TL;DR
- Refiled IPO: Cerebras filed an April 2026 S-1 seeking up to US$4 billion at roughly a US$40 billion valuation, about double its US$23 billion February mark.
- Backlog Pillar: A US$24.6 billion revenue backlog and 2025 sales of US$510 million underpin the case, but UAE-linked buyers still carry 86% of revenue.
- OpenAI Anchor: A January OpenAI deal commits 750 megawatts through 2028 above US$10 billion, expanded in April by another US$10 billion in spending.
- Pricing Test: Nasdaq pricing will gauge whether the cleared CFIUS review and 76% revenue growth can sustain the doubled valuation against Nvidia.
Cerebras Systems filed a refiled IPO prospectus seeking up to US$4 billion and positioning the company at around US$40 billion, challenging Nvidia in AI chip infrastructure after a 2024 withdrawal.

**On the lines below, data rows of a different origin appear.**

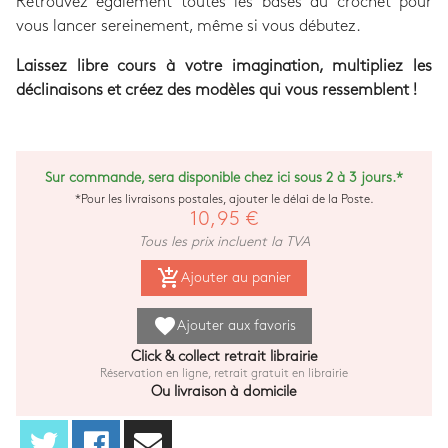
Retrouvez également toutes les bases du crochet pour
vous lancer sereinement, même si vous débutez.
Laissez libre cours à votre imagination, multipliez les
déclinaisons et créez des modèles qui vous ressemblent !
Sur commande, sera disponible chez ici sous 2 à 3 jours.*
*Pour les livraisons postales, ajouter le délai de la Poste.
10,95 €
Tous les prix incluent la TVA
add_shopping_cart
Ajouter au panier
favorite
Ajouter aux favoris
Click & collect retrait librairie
Réservation en ligne, retrait gratuit en librairie
Ou livraison à domicile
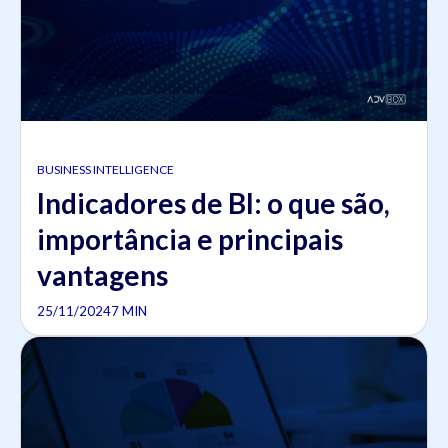
BUSINESS INTELLIGENCE
Indicadores de BI: o que são,
importância e principais
vantagens
25/11/2024
7 MIN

The April 2026 S-1 would rank among the largest AI-chip listings to date and roughly doubles a last private valuation around US$23 billion set after a US$1 billion February capital raise. Cerebras returns to the SEC with a cleared U.S. regulatory review, a multibillion-dollar revenue backlog, and an anchor commitment from OpenAI that builds on its earlier Nvidia-challenger inference launch.

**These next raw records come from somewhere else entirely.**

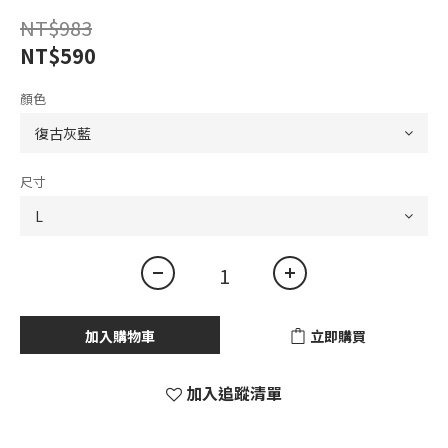
NT$983
NT$590
顏色
尺寸
加入購物車
立即購買
加入追蹤清單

Inside the Refiled Prospectus
Cerebras’s US$24.6 billion revenue backlog sat on the books at year-end 2025, with management expecting to recognize roughly 15% of it across 2026 and 2027. A backlog-to-revenue ratio of nearly 50 to 1 is the load-bearing pillar of the US$40 billion valuation case.
Two UAE-linked buyers carry 86% of 2025 revenue: the Mohamed bin Zayed University of Artificial Intelligence at 62% and G42 at 24%. An earlier 2024 prospectus had shown G42 alone delivering 87% of first-half revenue, so concentration has shifted but not eased, and a widening operating loss compounds the pushback against the doubled valuation.
OpenAI Anchor Reshapes the Customer Book
Diversification leans on a January agreement with OpenAI’s compute commitment to Cerebras for 750 megawatts of inference capacity through 2028, valued above US$10 billion. An additional US$10 billion in spending commitments followed in April. Cerebras’s prospectus also points to an AWS partnership for Cerebras inference on Amazon Bedrock as a second hyperscaler-scale demand anchor, a structural counterweight investors will want against the UAE concentration.
CEO Andrew Feldman has framed the proceeds as fuel for capacity expansion, additional data centers, and a performance roadmap targeting order-of-magnitude gains over current systems. That OpenAI contract alone is the operational test of whether Cerebras can build, power, and staff enough Wafer Scale Engine deployments through 2028 to convert backlog into recognized revenue on the schedule the prospectus assumes.
The Wafer-Scale Pitch Against GPU Rivals
Cerebras’s competitive case rests on its wafer-scale defect-tolerance architecture. Under identical TSMC 5nm process and defect rates, the company says, a 72-GPU die area loses 164 times more silicon to defects than its Wafer Scale Engine, an argument the company uses to claim power and density advantages over GPU racks for inference. Feldman has put the pitch bluntly: “I think our chips use a fraction of the power of GPUs.”
Inference now reaches a two-thirds share of AI workloads in 2026, up from about half last year, with the share projected to climb toward 80% by 2027. Cerebras frames itself as a workload-aligned alternative to GPU incumbents rather than a niche specialist, building on its coding-inference business and AWS deployment.
From a Cleared CFIUS Review to a Refile
Refiling follows a resolution of the G42 review that stalled the prior IPO attempt in 2025. Regulators have since cleared that filing, opening the path for the new S-1. Days before pulling the prior filing, Cerebras closed a US$1.1 billion round at an US$8.1 billion valuation, and Feldman used a LinkedIn post to signal that the company still intended to go public.
“We withdrew our S1 because it was out of date and because we now had a new cap table with new investors. We will update it as quickly as we can and go forward towards an IPO.”
Andrew Feldman, CEO of Cerebras Systems
What Pricing Will Test
Cerebras’s Nasdaq debut becomes the next concrete gate, where SEC effectiveness will give investors the first public read on a wafer-scale chipmaker priced against Nvidia. By Cerebras’s first quarterly earnings as a public issuer, the OpenAI ramp will need to extend the roughly 76% top-line growth posted between 2024 and 2025 to justify the doubled valuation rather than harden the discount investors attach to UAE customer concentration.